Influence of Al doping ratio on properties of ZnO:Al passivating contacts for crystalline silicon solar cells

Abstract

ZnO-based electron-selective passivating contacts, with a structure analogous to conventional polysilicon passivating contacts, but offering better optical transparency, have recently emerged as a promising technology for silicon solar cell applications. However, there remain significant disagreements over the optimum ZnO doping levels as well as limited information on the connection between film properties and passivating contact performance. In this study, we comprehensively investigate the influence of Al doping ratio in atomic-layer-deposited ZnO:Al films within a SiOx/ZnO:Al/Al2O3 stack, where the Zn:Al cycle ratio was adjusted between 60:1 to 2:1 using a supercycle approach. The effect of Zn:Al cycle ratio on passivation and contact performance is correlated with the structural, electrical and optical characteristics of the resulting films. For thicker films, we observe a reduction of passivation with increasing Al doping, which can be alleviated by increasing the number of initial ZnO cycles before Al doping is introduced. In contrast, doping improves passivation of thinner films and also increases the effectiveness of hydrogenation by thicker Al2O3 capping layers.
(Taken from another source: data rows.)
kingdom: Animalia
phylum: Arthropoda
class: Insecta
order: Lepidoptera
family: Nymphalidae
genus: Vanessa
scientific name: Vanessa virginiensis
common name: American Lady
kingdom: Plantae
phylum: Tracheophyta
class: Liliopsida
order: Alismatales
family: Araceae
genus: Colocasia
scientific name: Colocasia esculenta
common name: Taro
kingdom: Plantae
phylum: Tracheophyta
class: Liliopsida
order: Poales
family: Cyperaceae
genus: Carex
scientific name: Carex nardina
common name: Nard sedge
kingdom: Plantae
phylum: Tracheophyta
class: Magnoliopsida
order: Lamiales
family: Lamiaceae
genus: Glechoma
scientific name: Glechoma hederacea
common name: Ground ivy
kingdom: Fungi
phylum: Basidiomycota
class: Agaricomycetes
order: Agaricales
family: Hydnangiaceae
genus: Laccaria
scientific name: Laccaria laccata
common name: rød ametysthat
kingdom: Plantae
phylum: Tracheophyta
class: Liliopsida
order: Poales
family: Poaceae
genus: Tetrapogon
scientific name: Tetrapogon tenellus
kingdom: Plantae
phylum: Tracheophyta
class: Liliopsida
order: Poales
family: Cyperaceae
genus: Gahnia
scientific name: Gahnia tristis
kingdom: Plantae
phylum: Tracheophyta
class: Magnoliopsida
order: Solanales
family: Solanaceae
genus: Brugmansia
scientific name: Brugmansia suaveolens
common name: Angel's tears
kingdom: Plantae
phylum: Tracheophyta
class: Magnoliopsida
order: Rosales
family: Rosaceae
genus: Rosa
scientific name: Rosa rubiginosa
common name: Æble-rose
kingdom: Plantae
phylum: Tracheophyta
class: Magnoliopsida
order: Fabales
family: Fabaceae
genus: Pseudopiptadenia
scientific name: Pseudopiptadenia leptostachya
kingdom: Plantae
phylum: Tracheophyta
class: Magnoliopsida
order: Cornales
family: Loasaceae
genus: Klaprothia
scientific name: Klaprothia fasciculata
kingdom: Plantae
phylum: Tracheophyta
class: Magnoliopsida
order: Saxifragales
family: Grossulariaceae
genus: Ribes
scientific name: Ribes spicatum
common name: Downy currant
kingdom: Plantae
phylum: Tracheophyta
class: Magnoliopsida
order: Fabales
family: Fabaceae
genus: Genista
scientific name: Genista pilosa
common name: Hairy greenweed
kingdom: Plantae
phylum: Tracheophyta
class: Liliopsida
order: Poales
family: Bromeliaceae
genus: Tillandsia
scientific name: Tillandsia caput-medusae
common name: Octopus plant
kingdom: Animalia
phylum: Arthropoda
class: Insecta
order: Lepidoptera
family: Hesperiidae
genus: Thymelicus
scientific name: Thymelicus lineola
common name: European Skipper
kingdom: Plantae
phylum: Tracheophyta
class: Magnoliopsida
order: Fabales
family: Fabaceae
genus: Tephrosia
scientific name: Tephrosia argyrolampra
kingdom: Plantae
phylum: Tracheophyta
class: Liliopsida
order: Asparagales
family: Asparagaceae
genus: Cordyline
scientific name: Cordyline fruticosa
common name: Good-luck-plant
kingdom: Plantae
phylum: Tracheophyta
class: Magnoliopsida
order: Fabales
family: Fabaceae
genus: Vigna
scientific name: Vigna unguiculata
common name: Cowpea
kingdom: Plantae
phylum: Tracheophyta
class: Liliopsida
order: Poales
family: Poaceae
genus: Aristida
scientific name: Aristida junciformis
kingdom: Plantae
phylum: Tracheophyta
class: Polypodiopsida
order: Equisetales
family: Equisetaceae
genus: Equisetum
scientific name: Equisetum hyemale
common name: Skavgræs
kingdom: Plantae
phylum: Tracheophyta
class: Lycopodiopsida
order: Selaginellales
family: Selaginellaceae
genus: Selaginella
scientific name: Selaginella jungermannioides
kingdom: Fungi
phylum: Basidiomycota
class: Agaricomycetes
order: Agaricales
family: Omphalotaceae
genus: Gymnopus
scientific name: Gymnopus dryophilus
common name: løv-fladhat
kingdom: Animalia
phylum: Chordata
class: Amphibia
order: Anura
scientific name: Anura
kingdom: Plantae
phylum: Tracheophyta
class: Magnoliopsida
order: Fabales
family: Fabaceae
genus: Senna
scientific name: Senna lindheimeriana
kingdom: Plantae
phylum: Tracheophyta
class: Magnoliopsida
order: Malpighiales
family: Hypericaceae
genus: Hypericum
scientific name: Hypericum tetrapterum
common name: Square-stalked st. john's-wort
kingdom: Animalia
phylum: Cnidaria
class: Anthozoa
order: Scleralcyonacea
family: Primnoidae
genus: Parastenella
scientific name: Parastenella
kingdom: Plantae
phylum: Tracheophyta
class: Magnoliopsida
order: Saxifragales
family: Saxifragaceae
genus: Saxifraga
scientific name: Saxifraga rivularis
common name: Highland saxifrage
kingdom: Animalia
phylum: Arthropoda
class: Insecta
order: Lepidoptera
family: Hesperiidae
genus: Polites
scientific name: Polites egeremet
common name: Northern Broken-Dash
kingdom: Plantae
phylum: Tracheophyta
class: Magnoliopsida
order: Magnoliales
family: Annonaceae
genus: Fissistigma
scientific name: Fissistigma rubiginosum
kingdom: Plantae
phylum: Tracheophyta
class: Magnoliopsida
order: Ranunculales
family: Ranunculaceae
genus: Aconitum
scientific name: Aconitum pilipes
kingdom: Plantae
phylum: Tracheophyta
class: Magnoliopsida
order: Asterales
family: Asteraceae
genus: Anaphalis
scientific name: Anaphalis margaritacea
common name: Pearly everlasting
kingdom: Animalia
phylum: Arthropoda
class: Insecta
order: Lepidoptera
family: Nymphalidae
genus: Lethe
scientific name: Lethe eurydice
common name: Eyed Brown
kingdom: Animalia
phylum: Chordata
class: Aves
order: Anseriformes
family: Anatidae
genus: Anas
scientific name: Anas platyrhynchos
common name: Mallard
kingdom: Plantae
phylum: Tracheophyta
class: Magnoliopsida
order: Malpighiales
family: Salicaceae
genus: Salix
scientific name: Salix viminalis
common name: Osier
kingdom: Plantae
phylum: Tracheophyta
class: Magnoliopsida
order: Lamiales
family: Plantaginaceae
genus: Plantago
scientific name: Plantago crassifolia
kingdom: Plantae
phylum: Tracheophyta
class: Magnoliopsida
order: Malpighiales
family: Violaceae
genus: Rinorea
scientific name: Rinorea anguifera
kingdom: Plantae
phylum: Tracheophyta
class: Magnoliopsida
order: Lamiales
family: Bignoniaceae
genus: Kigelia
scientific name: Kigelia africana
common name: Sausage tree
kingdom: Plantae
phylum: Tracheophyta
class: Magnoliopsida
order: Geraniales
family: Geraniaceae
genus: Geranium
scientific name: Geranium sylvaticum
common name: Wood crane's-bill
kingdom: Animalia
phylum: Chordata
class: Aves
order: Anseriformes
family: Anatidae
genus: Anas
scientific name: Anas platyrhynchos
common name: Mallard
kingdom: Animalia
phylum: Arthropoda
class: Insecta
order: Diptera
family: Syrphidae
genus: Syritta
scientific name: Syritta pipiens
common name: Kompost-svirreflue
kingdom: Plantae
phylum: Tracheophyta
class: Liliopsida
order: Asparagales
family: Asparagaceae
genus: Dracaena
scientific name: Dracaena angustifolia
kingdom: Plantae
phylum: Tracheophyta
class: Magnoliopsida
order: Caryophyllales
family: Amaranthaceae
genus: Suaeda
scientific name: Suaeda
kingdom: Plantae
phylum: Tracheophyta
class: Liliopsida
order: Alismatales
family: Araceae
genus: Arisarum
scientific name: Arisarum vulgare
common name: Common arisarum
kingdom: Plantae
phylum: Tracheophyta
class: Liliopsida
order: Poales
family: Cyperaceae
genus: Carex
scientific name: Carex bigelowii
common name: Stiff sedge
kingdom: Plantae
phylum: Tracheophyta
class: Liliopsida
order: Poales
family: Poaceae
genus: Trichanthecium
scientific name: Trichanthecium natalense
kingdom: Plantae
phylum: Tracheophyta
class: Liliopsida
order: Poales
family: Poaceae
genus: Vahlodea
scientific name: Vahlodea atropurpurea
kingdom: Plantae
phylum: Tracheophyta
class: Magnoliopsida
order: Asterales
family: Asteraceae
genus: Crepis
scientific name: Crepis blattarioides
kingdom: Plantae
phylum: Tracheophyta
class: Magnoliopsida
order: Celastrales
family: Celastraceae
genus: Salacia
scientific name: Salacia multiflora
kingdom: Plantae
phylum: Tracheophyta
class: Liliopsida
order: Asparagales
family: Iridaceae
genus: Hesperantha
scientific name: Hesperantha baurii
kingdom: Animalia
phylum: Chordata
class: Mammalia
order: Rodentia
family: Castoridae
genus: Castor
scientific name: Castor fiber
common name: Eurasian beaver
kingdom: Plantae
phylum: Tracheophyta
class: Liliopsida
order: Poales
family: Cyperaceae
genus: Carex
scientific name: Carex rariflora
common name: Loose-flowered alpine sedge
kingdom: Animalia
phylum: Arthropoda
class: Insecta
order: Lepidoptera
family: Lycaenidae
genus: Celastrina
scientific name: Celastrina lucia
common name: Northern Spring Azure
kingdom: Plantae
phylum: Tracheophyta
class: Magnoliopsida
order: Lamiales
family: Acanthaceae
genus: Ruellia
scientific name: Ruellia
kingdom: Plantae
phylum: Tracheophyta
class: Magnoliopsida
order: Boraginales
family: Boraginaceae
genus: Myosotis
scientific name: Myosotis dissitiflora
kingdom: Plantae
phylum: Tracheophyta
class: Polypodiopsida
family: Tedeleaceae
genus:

X-ray diffraction spectra reveal a transition in the preferred crystallographic orientation from ( 002) to (100), upon the incorporation of Al2O3 capping and doping. Increasing doping also leads to a significant blueshift of optical absorption. The minimum contact resistivity is obtained at a 15:1 cycle ratio (3.64 eV band gap), coinciding with the maximum electron concentration and minimum work function. The optimised stacks combine an implied open-circuit voltage of 725 mV (300 μm wafer) with a contact resistivity of ~70 mΩ cm 2 . Our results help to reconcile apparent disagreements in the findings of previous studies.